- Developer(s): Square
- Publisher(s): Square
- Producer(s): Akitoshi Kawazu
- Designer(s): Front Mission team
- Composer(s): Kumi Tanioka
- Platform(s): WonderSwan Color (compatible with WonderSwan)
- Release: JP: July 5, 2001;
- Genre(s): Tactical role-playing game
- Mode(s): Single player

= Blue Wing Blitz =

2001 video game

Blue Wing Blitz (ブルーウィングブリッツ) is a Japanese-exclusive tactical role-playing game developed and published by Square on July 5, 2001 for the WonderSwan Color and compatible with the WonderSwan.

Unlike standard tactical video games, Blue Wing Blitz focuses on aerial battles, fought with aircraft, which can be customized. The events of the game begins in the Esk Republic, in an unnamed fictional world. Esk is threatened by the militaristic empire of Ordia, and the player's party is given the mission to repel the invasion.

==Gameplay==

Units on the grid map.

Blue Wing Blitz is a traditional turn-based tactical role-playing game, although it has the particularity of involving mostly aerial warfare units. These are moved on a grid map, and an encounter with an enemy unit opens a separate, close-up combat screen in which up to two ally units and two enemy units engage in a short dogfight; the player using menu commands to attack, change altitude or take evasive maneuvers.

Different parts of each unit can be damaged, and the success of each attack depends on the units' stats as well as maneuvers. Several ground units are also present on the grid map, and can only be destroyed by bombers. The level of fuel and amount of ammunition of each unit are limited and must be replenished when necessary.

After each mission, aircraft can be upgraded, customized or remodeled with various weapons and equipment developed in factory. Which upgrades are available depends on the player's degree of success in the precedent mission.

==Plot==

On the ground from left to right: Keid, Blore, and Poty. On the aircraft from left to right: Rayetta, Payer, Sersh, and Roster.

===Setting===
The fictional world of Blue Wing Blitz is composed of floating islands, and usage of aircraft is widespread. Most of the islands are owned and ruled by the expansionist Ordia Empire, which possess superior aircraft. One of the independent states is the Esk Republic, a rich agrarian nation which supplies food to other countries, such as the United Federation of Roggina or the Kingdoms of Mackai and Peag. At the beginning of the game, Trund, the Prime Minister of Esk, assembles a rebel force to reclaim territories menaced by Ordia.

===Characters===
The players controls the members of Esk's rebel force, who each have a distinct aircraft.
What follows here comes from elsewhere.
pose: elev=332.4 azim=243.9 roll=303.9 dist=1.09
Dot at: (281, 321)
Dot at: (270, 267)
The main character of the game is a sixteen-year-old pilot trainee named Keid, from Tadaga Village, while the second playable character is Payer, a female senior pilot of the same age. She volunteers to defend Tadaga from enemy armies and meets Keid, who becomes enlisted in the rebel force as an officer. The third playable character, Havilan, is a veteran piloting a flying gunboat.

Other playable characters include notably Blore, a strategist and devoted pilot of the royal air force of Mackai; and Rayetta, his younger sister and bomber pilot. Roster, an ally of Ordia who secretly leads the Roggina Spirit resistance also joins the player's party; as does Poty, the fourth prince of Peag and bomber pilot, and his female guard Sersh.

==Development==
Blue Wing Blitz was officially announced in March 2001, and was Square's second original title for Bandai's Japan-exclusive handheld console WonderSwan Color, after Wild Card. A trailer of the game was featured in the bonus DVD included in the Japanese release of Final Fantasy X.

The game was developed by the same team responsible for the Front Mission series, while the characters were designed by Nobuyuki Ikeda. The score for the game, which was never released in album form, was composed by Kumi Tanioka and was the first time that she composed a soundtrack entirely by herself.

A 95-page official strategy guide, titled Blue Wing Blitz Freedom Fighter's Guide, was published by DigiCube on the same date as the game. The contents include information on the characters and the setting, battle system explanations, map screenshots, and reference and data tables.

==Reception==
Blue Wing Blitz sold poorly, with around 20,000 units sold one year after its release. In a preview of the title, the gaming website GIA praised the graphics of the game, stating that Nobuyuki Ikeda's character designs "add style and charm" to the battles and cutscenes despite simple field graphics and the console's technical limitations. RPGamer noted that the game's focus on aircraft was an "interesting new take on a classic concept". 1UP.com's Jeremy Parish used Blue Wing Blitz as an example of one of the WonderSwan's major games.